The research team found that if 20 percent of beverage product sales switched to mid-size containers from smaller ones, PET use would be reduced by more than 1 percent. The potential reduction equates to close to 10,000 tons of PET waste in 2013, just in the U.S.

Becerril Arreola noted that PET waste has actually grown rapidly in the past eight years and even more so in developing countries, so the reduction would be even greater in 2021.

“To put that number in perspective, the Eiffel Tower weighs around 10,000 tons,” Becerril Arreola said. “10,000 tons of plastic would cover one fourth of the surface of the state of Texas.”

While their study addresses new avenues for manufacturers to reduce plastic waste, Becerril Arreola said their research explores just one aspect of the plastic problem. Many factors play into consumer packaging sizes.

For example, consumers may prefer smaller sizes, especially if the product contains sugar or processed ingredients; smaller sizes can help limit serving sizes and thus caloric intake. If a company stops producing a smaller package, consumers may switch to a competitor who offers the size they want. Nonetheless, making consumers aware of the environmental impact of smaller containers may steer them to other brands who are more sustainably focused.
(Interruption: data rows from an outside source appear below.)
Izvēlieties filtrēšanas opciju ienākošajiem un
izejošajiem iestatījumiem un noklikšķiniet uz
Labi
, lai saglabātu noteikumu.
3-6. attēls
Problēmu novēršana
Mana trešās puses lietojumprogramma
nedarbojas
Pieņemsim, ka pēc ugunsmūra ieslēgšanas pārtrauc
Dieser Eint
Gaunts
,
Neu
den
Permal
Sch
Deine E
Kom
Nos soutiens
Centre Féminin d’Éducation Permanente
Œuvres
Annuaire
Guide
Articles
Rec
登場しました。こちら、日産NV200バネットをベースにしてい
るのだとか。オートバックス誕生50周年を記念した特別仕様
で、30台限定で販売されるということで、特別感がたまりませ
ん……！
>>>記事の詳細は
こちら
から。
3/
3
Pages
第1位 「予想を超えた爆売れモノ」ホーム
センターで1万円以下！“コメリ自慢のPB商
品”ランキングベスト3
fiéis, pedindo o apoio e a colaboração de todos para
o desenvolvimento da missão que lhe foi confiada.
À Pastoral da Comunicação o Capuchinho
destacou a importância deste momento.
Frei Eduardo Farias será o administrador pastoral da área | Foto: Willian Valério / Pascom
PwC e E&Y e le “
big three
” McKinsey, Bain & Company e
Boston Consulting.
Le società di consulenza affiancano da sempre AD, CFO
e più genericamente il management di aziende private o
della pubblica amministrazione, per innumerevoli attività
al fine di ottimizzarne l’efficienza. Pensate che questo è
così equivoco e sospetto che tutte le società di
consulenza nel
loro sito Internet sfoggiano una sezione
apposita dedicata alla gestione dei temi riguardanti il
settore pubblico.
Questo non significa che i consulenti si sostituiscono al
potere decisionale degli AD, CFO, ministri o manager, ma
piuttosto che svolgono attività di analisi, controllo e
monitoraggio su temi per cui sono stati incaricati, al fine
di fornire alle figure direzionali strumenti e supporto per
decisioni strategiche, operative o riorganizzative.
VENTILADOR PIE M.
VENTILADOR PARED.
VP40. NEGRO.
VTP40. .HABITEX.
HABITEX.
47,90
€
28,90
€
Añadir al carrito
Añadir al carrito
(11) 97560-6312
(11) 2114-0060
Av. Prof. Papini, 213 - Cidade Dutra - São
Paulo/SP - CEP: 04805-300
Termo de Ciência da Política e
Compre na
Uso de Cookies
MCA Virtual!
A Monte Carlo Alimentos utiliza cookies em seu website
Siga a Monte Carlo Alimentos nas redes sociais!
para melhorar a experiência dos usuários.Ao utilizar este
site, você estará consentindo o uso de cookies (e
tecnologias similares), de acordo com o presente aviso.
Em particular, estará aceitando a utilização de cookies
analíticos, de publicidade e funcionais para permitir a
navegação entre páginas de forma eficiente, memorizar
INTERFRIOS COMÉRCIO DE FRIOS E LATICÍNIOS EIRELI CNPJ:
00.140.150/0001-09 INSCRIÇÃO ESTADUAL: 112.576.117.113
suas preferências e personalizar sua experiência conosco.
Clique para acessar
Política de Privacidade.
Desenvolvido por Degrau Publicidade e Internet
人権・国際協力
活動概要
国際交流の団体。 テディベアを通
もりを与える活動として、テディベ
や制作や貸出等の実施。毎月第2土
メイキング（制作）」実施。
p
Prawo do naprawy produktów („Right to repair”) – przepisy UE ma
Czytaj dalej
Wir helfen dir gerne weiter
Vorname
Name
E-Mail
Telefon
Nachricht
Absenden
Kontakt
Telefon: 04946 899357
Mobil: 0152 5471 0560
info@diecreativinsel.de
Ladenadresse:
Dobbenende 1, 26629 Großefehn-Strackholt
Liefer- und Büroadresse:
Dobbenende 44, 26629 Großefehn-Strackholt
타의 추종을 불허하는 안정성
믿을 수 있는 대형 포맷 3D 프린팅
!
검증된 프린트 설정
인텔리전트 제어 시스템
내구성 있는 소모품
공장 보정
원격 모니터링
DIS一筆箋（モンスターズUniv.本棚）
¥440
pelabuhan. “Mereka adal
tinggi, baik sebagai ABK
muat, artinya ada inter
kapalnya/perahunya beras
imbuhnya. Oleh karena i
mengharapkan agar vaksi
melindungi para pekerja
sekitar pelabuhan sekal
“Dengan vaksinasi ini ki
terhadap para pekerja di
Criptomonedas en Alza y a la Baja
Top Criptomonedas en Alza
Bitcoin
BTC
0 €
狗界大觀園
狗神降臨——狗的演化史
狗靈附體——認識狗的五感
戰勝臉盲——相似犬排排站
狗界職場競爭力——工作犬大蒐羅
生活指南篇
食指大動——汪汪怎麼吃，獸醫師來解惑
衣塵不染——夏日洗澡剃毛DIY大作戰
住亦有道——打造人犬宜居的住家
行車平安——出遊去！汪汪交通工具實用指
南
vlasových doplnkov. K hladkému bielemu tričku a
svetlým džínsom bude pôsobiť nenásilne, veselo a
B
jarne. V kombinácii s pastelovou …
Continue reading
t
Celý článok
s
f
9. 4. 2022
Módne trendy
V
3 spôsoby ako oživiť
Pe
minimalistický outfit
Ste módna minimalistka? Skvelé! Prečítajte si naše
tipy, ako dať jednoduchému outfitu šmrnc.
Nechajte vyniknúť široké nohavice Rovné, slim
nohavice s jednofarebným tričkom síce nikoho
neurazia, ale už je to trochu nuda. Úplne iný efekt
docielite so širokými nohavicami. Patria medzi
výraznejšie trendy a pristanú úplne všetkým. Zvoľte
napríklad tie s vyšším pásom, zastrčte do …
“We hope the results of our study will raise awareness among both manufacturers and consumers about the consequences of their choices,” Becerril Arreola said. “The findings suggest an opportunity for manufacturers to reduce their environmental impact and mitigate the potential consequences of the plastic problem on their reputation.”

As climate change and global warming continue to raise environmental concerns, more research is warranted to develop actionable solutions to manufacturing and consumer waste, Becerril Arreola said.